Another security resource created by Hunt is called Pwned Passwords. Here users can enter any password, without identifying themselves, and discover if the password appears in any known data breach files. In other words, HIBP will tell you if your email address has ever been referenced in a trove of stolen data, while Pwned Passwords will let you know if a password you are using has ever been compromised. As Hunt wryly suggested, Pwned Passwords is a great resource for learning just how unwise it is to use a password like “P@ssword” for any online account.

“Like many of you reading this, I’ve been in multiple data breaches before which have resulted in my email addresses and yes, my passwords, circulating in public. Fortunately, only passwords that are no longer in use, but I still feel the same sense of dismay that many people reading this will when I see them pop up again,” he remarked.

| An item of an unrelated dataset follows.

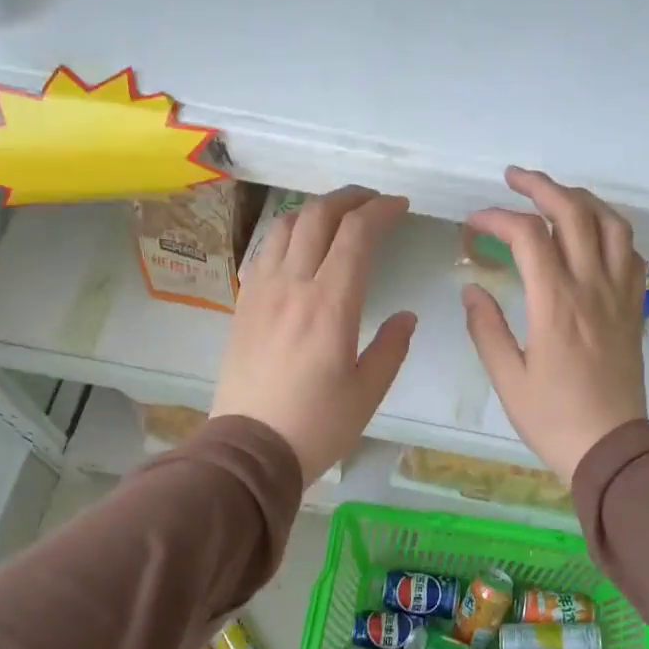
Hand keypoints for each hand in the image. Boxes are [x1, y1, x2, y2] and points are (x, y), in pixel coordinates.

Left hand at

Validating the data in a trove as huge as “Collection #1” is beyond the ability of any single analyst, as Hunt pointed out. WIRED looked upon the sheer size of the looted passwords and pronounced it “pretty darn serious,” finding only a notorious pair of Yahoo breaches to be larger – but Collection #1 might be more alarming because the Yahoo data has never been sold or made public to the best knowledge of security experts.

Another disturbing detail is that 140 million of the email accounts and 10 million of the unique password included in Collection #1 appear to be new, rather than duplicated information from previously identified data breaches, and the passwords are all exposed as plain text instead of encrypted data.

“The accumulated lists seem designed for use in so-called credential-stuffing attacks, in which hackers throw email and password combinations at a given site or service. These are typically automated processes that prey especially on people who reuse passwords across the whole wide internet,” WIRED explained.

Conversely, Motherboard judged Collection #1 to be considerably less dangerous than the most alarming headlines, since some of the information is duplicated from older breaches, and many of the email accounts listed in the massive hacker database were not accompanied by passwords.

Various computer and security websites included some good advice for users along with their reports on the Collection #1 breach, such as refraining from using the same password across multiple websites, enabling two-factor authentication for online accounts (an optional feature available for many accounts that adds a second typed or electronic passcode), and using a password manager application.